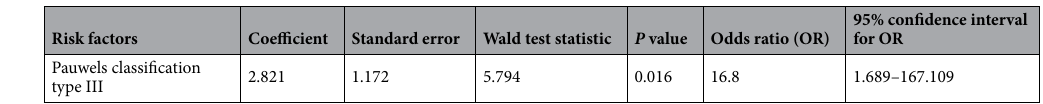
Table 7. The multivariate logistic regression analysis of the risk factors for screw cut-out.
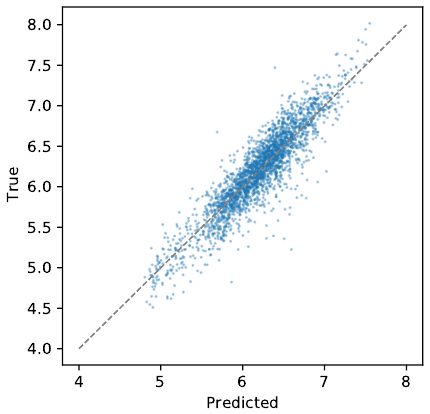
( GDP ) Figure 4. Scatter plot of the estimated and true log 10 values taken MVGNN+ALL as input features. (The GDP unit is 10 4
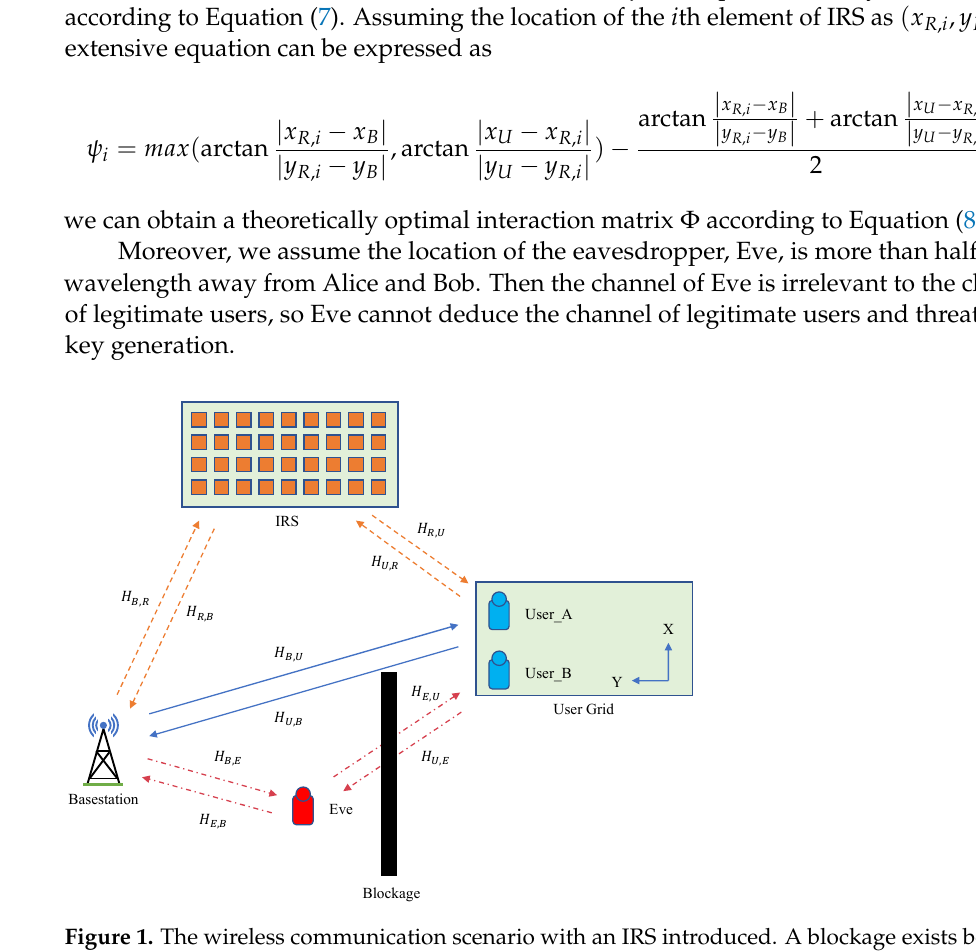
Figure 1. The wireless communication scenario with an IRS introduced. A blockage exists between the base station and user devices, including User_A and User_B, and interferes with the wireless signal. The received signal at User_B is interfered with more severely compared with User_A.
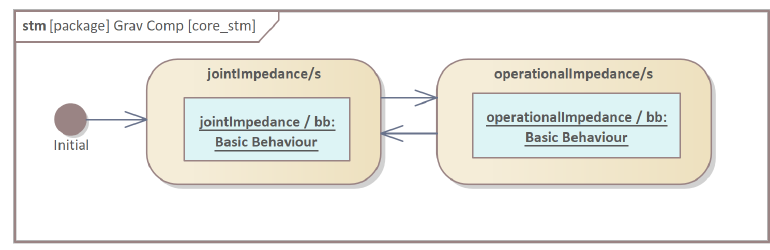
Figure 5. Finite state machine core/a.cs.fsm.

> [Directions for this task]: Reproduce the material exactly; omit the pictures.

> [Answer]:
Table 7. The multivariate logistic regression analysis of the risk factors for screw cut-out.
( GDP ) Figure 4. Scatter plot of the estimated and true log 10 values taken MVGNN+ALL as input features. (The GDP unit is 10 4
Figure 1. The wireless communication scenario with an IRS introduced. A blockage exists between the base station and user devices, including User_A and User_B, and interferes with the wireless signal. The received signal at User_B is interfered with more severely compared with User_A.
Figure 5. Finite state machine core/a.cs.fsm.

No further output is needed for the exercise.